There is an honest difference of opinion here among politically sophisticated Democrats and Obama supporters.

(1) On the one hand are those who, with Vince Lombardi, say "winning is the only thing." They are willing to do whatever it takes (though most would like to avoid violating any laws) to save us all from what one member of this group described as "those evil Republicans." Even among this group, there are two views:

(a) That the best way for Democrats to win presidential general elections is to move as far to the right as possible that will still pass the laugh test, thereby making it somewhere between more difficult and impossible for conservative Republicans to charge that our candidate is "too liberal" or "out of the mainstream."

(b) That we've tried this approach and found it wanting -- most recently in 2000 and 2004. Moreover, polls show that voters want a "strong" president, and recent research shows that the most effective way to project "strength" is to project a willingness to stick with one's views regardless of how unpopular. (For example, among even those who oppose the war in Iraq, and the "surge," are some who express some admiration for Senator McCain's willingness to stick with his support of the surge -- in spite of its widespread unpopularity, and the fact that they would never consider voting for him.) Therefore, this group would urge that Senator Obama not change positions, especially not in the wholesale manner that he has this past three weeks or so.
(2) On the other hand, there are Obama supporters who believe that it is the responsibility of the voters -- especially those who are Democrats supporting him -- to participate as active citizens as much, and perhaps more, during the campaign as when he is, hopefully, in the White House.
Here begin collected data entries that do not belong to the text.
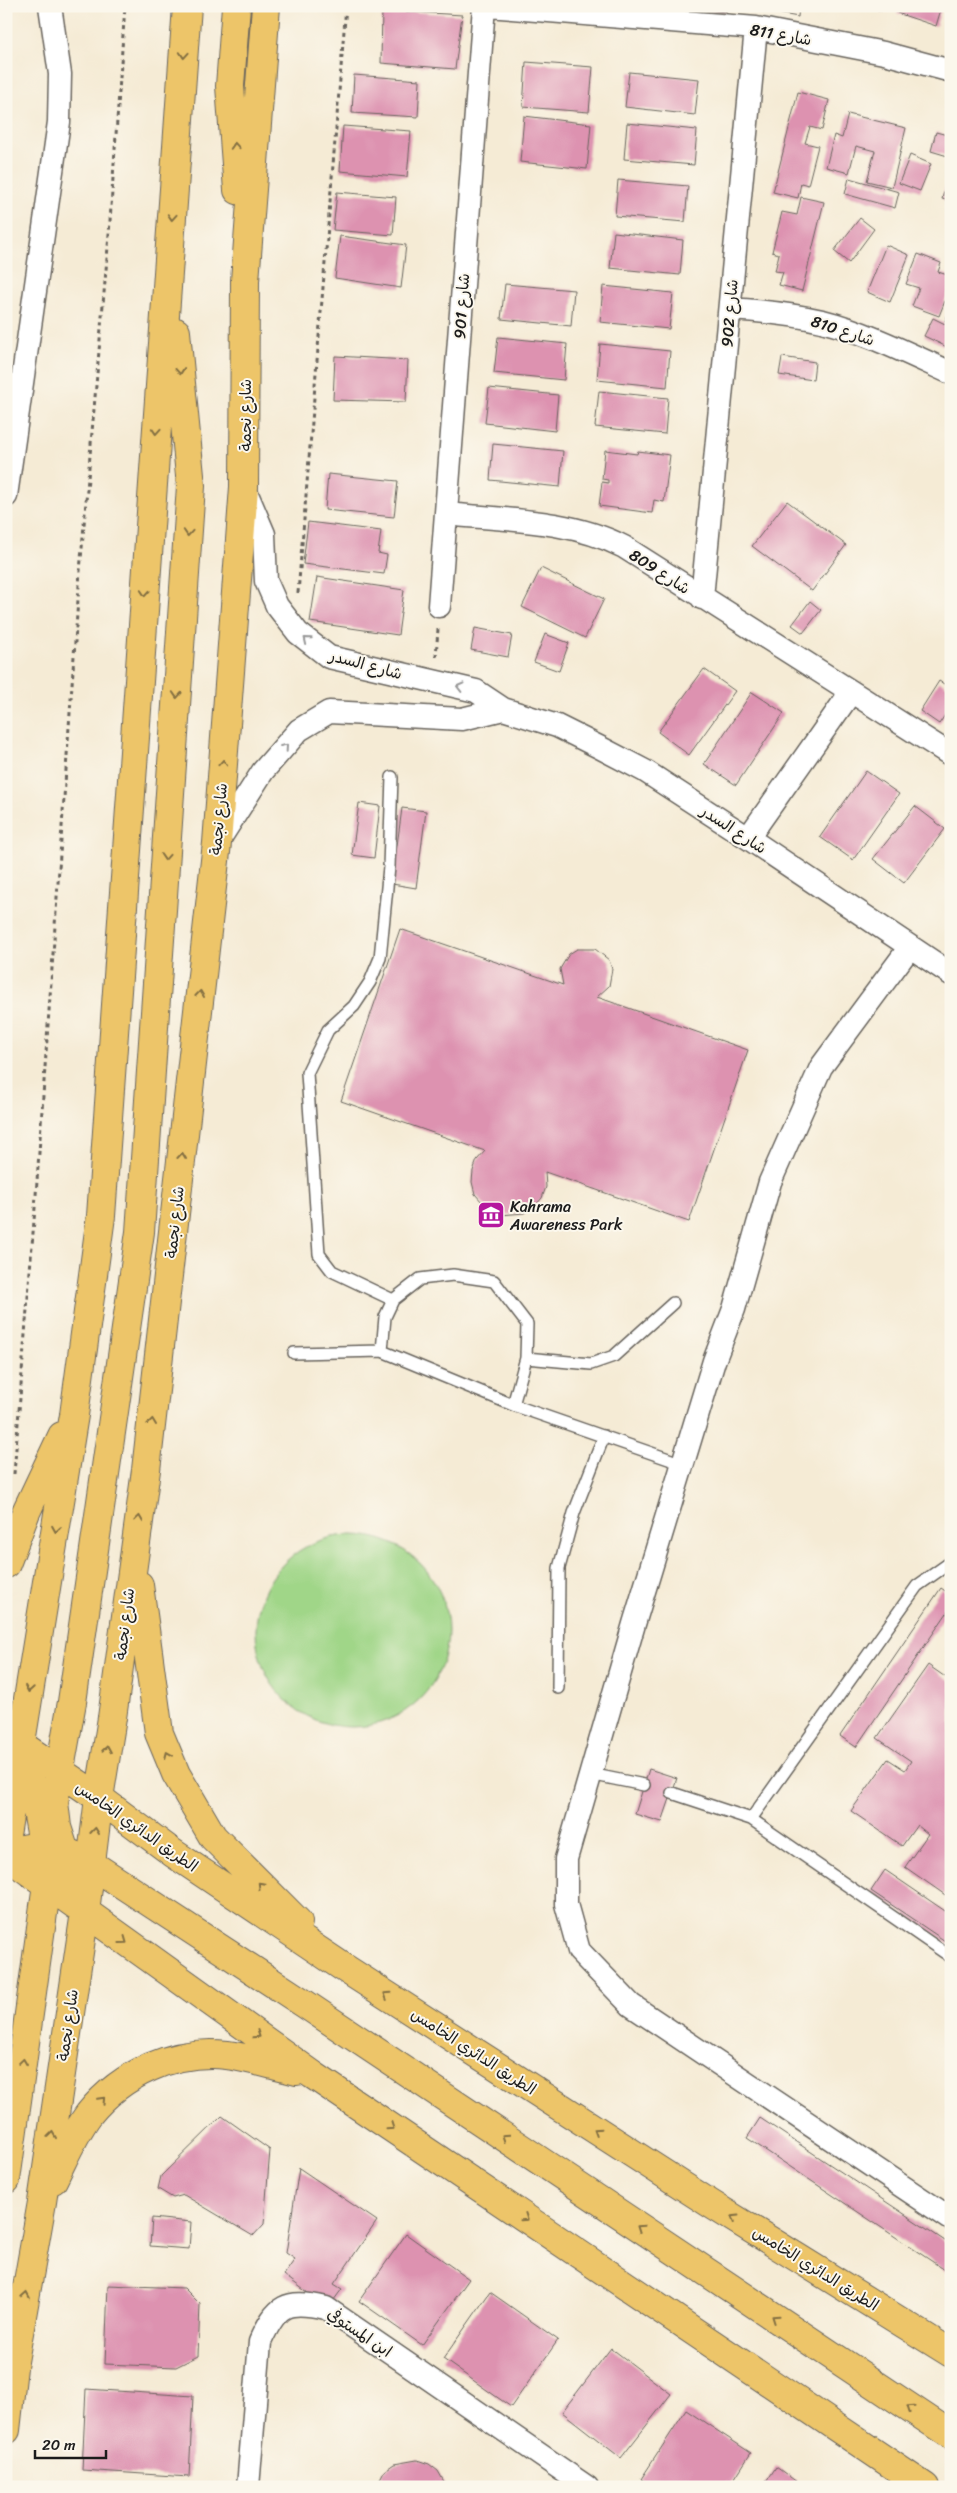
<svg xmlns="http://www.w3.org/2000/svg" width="957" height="2493" font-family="Sriracha,'Playpen Sans Arabic',sans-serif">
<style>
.green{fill:#a0d688;stroke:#5e7952}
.building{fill:#dd92b0}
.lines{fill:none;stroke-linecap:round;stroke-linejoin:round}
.lane-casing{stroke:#68645d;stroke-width:14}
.street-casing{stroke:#68645d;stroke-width:25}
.primary-casing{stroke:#68645d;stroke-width:30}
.path{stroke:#68645d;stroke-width:3;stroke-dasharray:4 4;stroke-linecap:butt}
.lane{stroke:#fff;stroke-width:11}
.street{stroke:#fff;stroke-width:22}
.primary{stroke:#edc569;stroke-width:28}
.oneway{stroke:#847042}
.oneway2{stroke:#999}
.labels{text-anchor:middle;stroke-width:4;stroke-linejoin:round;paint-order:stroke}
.street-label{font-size:16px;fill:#1c1c1c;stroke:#fbf7ec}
.poi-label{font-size:16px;fill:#1c1c1c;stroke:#fbf7ec;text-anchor:start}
</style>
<rect width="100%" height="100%" fill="#fbf7ec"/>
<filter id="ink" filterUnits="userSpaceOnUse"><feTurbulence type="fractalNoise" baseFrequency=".02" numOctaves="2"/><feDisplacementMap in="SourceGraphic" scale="10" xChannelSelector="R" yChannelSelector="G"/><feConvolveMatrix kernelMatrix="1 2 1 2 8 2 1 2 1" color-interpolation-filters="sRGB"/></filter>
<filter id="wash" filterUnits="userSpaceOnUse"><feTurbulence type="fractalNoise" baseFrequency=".0096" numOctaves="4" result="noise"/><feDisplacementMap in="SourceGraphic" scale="20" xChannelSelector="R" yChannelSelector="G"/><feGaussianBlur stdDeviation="1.12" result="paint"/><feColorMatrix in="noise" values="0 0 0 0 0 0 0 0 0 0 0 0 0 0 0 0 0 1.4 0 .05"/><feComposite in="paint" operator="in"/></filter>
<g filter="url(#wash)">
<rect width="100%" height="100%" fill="#f5ebd5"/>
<path class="green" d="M256 1631a96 96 0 1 1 192 0a96 96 0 1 1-192 0Z"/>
<g id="blocks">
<path class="building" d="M706,6h20v6l-20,-2z
M746,6h53l-1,11 -52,-10z
M869,6h14l-2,5z
M899,6h43l-6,20 -39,-13z
M382,10l80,5 -7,54 -74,-6z
M526,62l67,5 -4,45 -66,-5z
M629,72l70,7 -4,36 -70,-8z
M354,75l66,5 -2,37 -66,-4z
M798,92l31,8 -7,30 -12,-3 -5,16 13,3 -10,39 -7,-2 -3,15 -25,-6z
M848,114l58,14 -14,59 -25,-6 8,-30 -19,-5 -7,27 -23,-6 8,-32 8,3z
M524,116l67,8 -4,45 -67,-7z
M627,123l70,7 -3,35 -70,-6z
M343,126l68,5 -4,46 -67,-6z
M936,132l15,4v21l-20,-6z
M910,155l21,9 -11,27 -21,-8z
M950,171h1v30l-9,-2z
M849,178l50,14 -4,16 -50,-14z
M618,180l70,6 -3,36 -70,-6z
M337,192l59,5 -3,38 -60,-5z
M801,197l23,5 -22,89 -23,-6 4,-13 -8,-1 4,-17 -7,-2 10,-40 15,3z
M860,218l14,11 -25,34 -15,-12z
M614,232l69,8 -3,35 -70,-7z
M340,236l66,9 -5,43 -66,-10z
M886,245l23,10 -19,47 -23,-10z
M918,254l23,9 -3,9 13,4v10l-12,30 -27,-10 7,-18 -13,-4z
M505,284l69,6 -3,36 -70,-7z
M603,286l70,7 -4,36 -69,-7z
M951,307v16l-6,-2z
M933,318l18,9 -2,21 -25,-12z
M498,337l69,7 -3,36 -70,-7z
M600,344l70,7 -3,36 -70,-7z
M335,356l73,4 -2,42 -73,-2z
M782,357l33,5 -2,18 -34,-5z
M489,388l69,7 -3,36 -70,-8z
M599,391l69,7 -3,36 -70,-7z
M493,444l70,7 -3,36 -70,-7z
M605,450l32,4 1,-3 32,4 -6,47 -10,-2 -2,13 -53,-7 3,-24 6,1v-3l-6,-1z
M328,474l70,7 -4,36 -69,-7z
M787,501l59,44 -34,46 -60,-45z
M308,522l73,9 -3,22 9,2 -3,19 -81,-10z
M541,568l63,31 -19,39 -63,-31z
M317,577l87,13 -6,45 -88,-13z
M810,601l11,9 -18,23 -11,-8z
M475,628l37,7 -4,22 -37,-7z
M545,634l24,9 -10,28 -25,-9z
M704,669l31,22 -46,64 -31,-23z
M939,681l12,7v18l-12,18 -19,-13z
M752,692l32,21 -48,72 -32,-21z
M866,771l33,23 -46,66 -33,-23z
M359,803l21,3 -6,52 -22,-3z
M915,806l30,23 -41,54 -31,-24z
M402,808l24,3 -10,77 -24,-4z
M400,929l163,56 -3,-16 9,-15 8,-5h18l14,11 3,9 -3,17 -12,11 151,53 -59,172 -144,-50 1,15 -4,11 -8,9 -10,6 -23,2 -11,-4 -15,-17 -3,-12 1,-11 4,-11 8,-9 -144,-50z
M941,1588l10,7v12l-95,140 -16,-11z
M928,1665l23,16v218l-46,-32 23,-33 -11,-9 -15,21 -51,-35 37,-52 17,11 6,-9 -34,-23z
M649,1769l28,9 -15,44 -27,-8z
M885,1870l66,45v30l-80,-54z
M222,2116l48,34 -6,74 -11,12 -69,-41 -11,3 -15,-9 3,-13z
M760,2118l191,127v29l-204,-136z
M299,2168l78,53 -43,63 8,5 -14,19 -44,-33 11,-16 -9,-6z
M152,2218l39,4 -2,27 -39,-3z
M406,2234l63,45 -47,66 -63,-44z
M108,2285l76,3 16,16 -2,52 -22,11 -71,-3z
M490,2292l68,48 -47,67 -68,-48z
M611,2348l60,46 -50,64 -59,-46z
M86,2389l107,7 -4,81 -107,-7z
M686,2410l65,43 -22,34h-76l-12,-8z
M417,2460l12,4 9,7 9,16h-71l8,-16 10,-7z
M776,2467l28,20h-41z
M301,2481l7,6h-12z"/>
</g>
</g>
<g filter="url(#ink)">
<use href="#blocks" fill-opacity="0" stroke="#68645d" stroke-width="1"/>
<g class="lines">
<g class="lane-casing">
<path id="lane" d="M392,777l-3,90 -9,91 -10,24 -16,24 -26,24 -21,43 12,181 13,17 61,29
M294,1353l88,-2
M526,1358l65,6 23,-8 59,-53
M513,1405l13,-47 1,-34 -33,-43 -41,-6 -33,4 -27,21 -8,17 -3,34 131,54 170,59
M558,1688l1,-120 15,-55 30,-77
M590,1774l54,11
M672,1793l79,26 200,138
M751,1819l166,-233 34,-24"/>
</g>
<g class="street-casing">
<path id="street" d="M488,6l268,22 128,25 67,18
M730,309c31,2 61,5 92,12 44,11 87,33 129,52
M244,487l20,47 2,47 11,25 21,27 31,24 147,34 27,18 54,17 42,21 46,24 103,67 203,136
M6,496l53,-374 1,-48 -10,-68
M446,514c59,6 124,5 178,33l327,208
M702,598l54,-570
M439,606l45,-600
M748,838l103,-146
M217,843l46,-72 36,-41 30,-18 133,7 41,-10
M910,947l-89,120 -51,115 -36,127 -20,52 -80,263 -68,235v45l13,47 52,54 320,214
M248,2487l12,-145c17,-37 25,-43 66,-34l261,179"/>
</g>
<g class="primary-casing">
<path id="primary" d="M236,6l-6,80 8,104
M6,1564l20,-52 36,-76
M139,1585l20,148 17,41 37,63 85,85
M8,1736l91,62 74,55 173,116 365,235 240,149
M6,1835l68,-420 27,-199 86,-1210
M6,1852c43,-8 46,-9 85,12l214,140 646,431
M6,1855l307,220 612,412
M82,1905l-25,-78 -3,-25 18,-100 68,-470 51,-746 -15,-154
M6,2180l41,-296c-3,-46 -12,-88 -24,-132
M53,2180c11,-22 21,-46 36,-66 33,-41 86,-65 138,-59 24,3 47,11 70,16
M6,2430l7,-63 29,-165 43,-290 14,-114 13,-80 34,-248 71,-627 27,-356 1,-206 21,-275"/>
</g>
<path class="path" d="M298,593l48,-587
M436,657l2,-28
M14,1474l22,-279 44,-624 29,-336 16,-229"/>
<use href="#lane" class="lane"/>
<use href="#street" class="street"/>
<use href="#primary" class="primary"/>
</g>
<defs><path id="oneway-chevron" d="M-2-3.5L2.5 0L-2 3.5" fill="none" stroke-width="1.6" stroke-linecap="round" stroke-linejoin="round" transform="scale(1.25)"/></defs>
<g class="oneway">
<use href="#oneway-chevron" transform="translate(184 55) rotate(94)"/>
<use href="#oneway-chevron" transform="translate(235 146) rotate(-94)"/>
<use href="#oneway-chevron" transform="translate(172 217) rotate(94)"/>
<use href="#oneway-chevron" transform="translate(180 371) rotate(85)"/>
<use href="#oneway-chevron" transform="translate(156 431) rotate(94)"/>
<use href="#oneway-chevron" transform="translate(188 533) rotate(94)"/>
<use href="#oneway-chevron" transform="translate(145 593) rotate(94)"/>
<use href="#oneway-chevron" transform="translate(177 695) rotate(94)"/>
<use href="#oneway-chevron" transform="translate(223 763) rotate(-86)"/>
<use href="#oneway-chevron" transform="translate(165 857) rotate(94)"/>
<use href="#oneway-chevron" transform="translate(200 994) rotate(-84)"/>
<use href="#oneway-chevron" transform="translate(182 1156) rotate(-84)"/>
<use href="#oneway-chevron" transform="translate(152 1422) rotate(-83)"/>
<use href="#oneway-chevron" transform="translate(139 1519) rotate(-82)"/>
<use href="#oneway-chevron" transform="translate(56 1529) rotate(99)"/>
<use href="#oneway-chevron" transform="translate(29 1689) rotate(99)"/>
<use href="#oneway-chevron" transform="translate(107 1749) rotate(-80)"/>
<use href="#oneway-chevron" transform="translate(168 1755) rotate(-113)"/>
<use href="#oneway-chevron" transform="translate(95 1831) rotate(-83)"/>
<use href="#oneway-chevron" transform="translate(261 1885) rotate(-135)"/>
<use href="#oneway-chevron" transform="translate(124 1941) rotate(36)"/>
<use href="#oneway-chevron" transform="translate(387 1995) rotate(-147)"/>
<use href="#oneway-chevron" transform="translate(257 2035) rotate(35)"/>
<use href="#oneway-chevron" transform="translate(23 2062) rotate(-82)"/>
<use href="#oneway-chevron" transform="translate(102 2100) rotate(-47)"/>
<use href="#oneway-chevron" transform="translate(391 2127) rotate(34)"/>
<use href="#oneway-chevron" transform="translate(597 2131) rotate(-147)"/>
<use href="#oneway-chevron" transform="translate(52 2135) rotate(-82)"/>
<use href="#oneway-chevron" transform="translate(505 2137) rotate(-146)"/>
<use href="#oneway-chevron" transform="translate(525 2218) rotate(34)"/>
<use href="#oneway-chevron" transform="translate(734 2218) rotate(-148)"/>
<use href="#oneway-chevron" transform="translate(640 2228) rotate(-146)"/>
<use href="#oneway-chevron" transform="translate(26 2295) rotate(-80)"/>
<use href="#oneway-chevron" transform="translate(775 2318) rotate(-146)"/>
<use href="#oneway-chevron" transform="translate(910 2408) rotate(-146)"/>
</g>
<g class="oneway2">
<use href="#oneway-chevron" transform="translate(307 640) rotate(-141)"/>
<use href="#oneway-chevron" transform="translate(460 687) rotate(-166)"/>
<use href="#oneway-chevron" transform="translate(285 747) rotate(-49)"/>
</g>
</g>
<defs>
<g id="museum-square" transform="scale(1.4375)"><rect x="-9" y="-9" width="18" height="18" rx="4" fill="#b5179e" stroke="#fbf7ec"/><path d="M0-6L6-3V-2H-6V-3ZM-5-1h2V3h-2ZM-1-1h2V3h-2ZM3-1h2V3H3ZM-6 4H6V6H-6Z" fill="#fff"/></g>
</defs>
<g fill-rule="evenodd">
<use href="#museum-square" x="491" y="1215"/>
</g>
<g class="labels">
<g class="street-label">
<text transform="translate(781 34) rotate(10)" y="6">شارع 811</text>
<text transform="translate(461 306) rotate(-86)" y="6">شارع 901</text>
<text transform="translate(729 313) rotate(-85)" y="6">شارع 902</text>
<text transform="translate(843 330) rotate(18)" y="6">شارع 810</text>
<text transform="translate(245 415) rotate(-90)" y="6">شارع نجمة</text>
<text transform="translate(660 571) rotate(33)" y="6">شارع 809</text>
<text transform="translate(366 664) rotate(15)" y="6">شارع السدر</text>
<text transform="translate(218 819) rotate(-85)" y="6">شارع نجمة</text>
<text transform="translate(734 829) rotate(33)" y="6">شارع السدر</text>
<text transform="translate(174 1222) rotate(-84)" y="6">شارع نجمة</text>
<text transform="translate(124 1624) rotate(-83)" y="6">شارع نجمة</text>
<text transform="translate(137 1826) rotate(35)" y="6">الطريق الدائري الخامس</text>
<text transform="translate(67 2025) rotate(-82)" y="6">شارع نجمة</text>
<text transform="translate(474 2051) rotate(33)" y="6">الطريق الدائري الخامس</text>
<text transform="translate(816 2268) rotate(32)" y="6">الطريق الدائري الخامس</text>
<text transform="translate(360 2332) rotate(34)" y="6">ابن المستوفي</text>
</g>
<g class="poi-label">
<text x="510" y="1212">Kahrama<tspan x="510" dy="18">Awareness Park</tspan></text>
</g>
</g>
<rect width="957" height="2493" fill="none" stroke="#fbf7ec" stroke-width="25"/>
<path d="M35 2450v8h71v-8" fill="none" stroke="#1c1c1c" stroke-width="2.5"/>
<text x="42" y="2450" font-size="15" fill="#1c1c1c" stroke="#fbf7ec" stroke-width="4" paint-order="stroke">20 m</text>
</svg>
They believe themselves to be the realists, aware that the positions taken by a president, indeed any elected official, are in large measure subject to the pressures of their constituents. As has been said, "When the people will lead, their leaders will follow." When those who put "people over profits" remove themselves from the public dialogue (because "winning is the only thing" and conservative platform planks are most likely to win) they have only themselves to blame when the president they succeed in electing is found to be granting immunity to telecom companies and otherwise doing the bidding of the largest corporations and their lobbyists, using the power of the presidency to perpetuate the very "old politics" from which we believed Obama would deliver us.

This is a debate worth having, and on the resolution of which will clearly turn America's next four years -- not only because of the outcome of the election in November, but because of the actions of the government that will follow during that president's administration.